(PROVIDED ENTRIES)

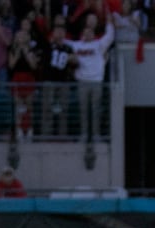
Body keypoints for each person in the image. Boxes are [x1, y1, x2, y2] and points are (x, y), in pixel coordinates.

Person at [70, 8, 114, 144]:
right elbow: (60, 42)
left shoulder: (99, 45)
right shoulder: (76, 46)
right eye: (85, 32)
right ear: (82, 34)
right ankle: (84, 135)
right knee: (83, 111)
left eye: (90, 32)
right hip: (82, 82)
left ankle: (95, 135)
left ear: (93, 34)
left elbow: (110, 35)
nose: (88, 33)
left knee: (95, 110)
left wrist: (109, 21)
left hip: (96, 82)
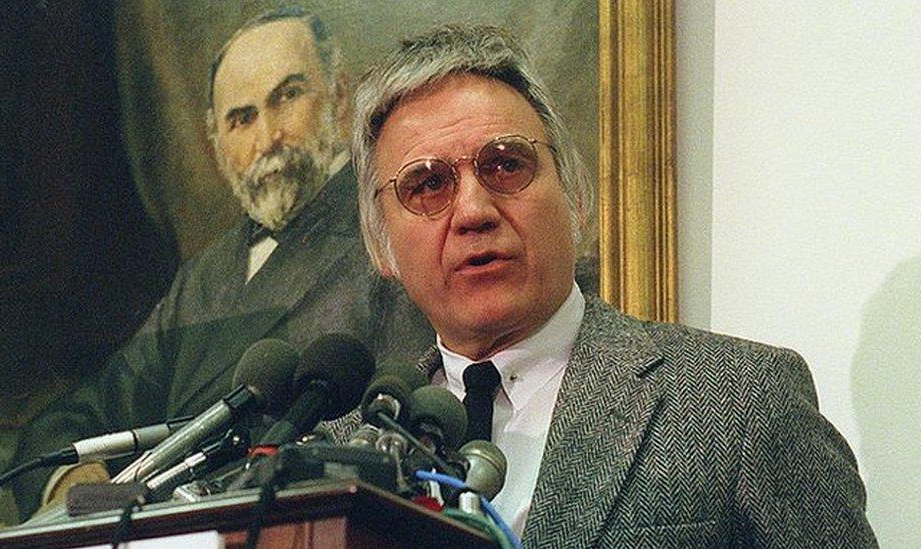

(End PROVIDED ENTRIES)

_WHAT YOU WILL DO_
Every line above should be duplicated exactly; the pictures are to be left out.

_TASK SOLUTION_
Body keypoints for each person in the image. Boxes are [x1, y1, x2, y2] and points are (x, y), in pixel coordinates.

Person at [70, 8, 114, 144]:
right elbow: (60, 42)
left shoulder: (99, 45)
right shoulder: (76, 46)
right eye: (85, 32)
right ear: (82, 34)
right ankle: (84, 135)
right knee: (83, 111)
left eye: (90, 32)
right hip: (82, 82)
left ankle: (95, 135)
left ear: (93, 34)
left elbow: (110, 35)
nose: (88, 33)
left knee: (95, 110)
left wrist: (109, 21)
left hip: (96, 82)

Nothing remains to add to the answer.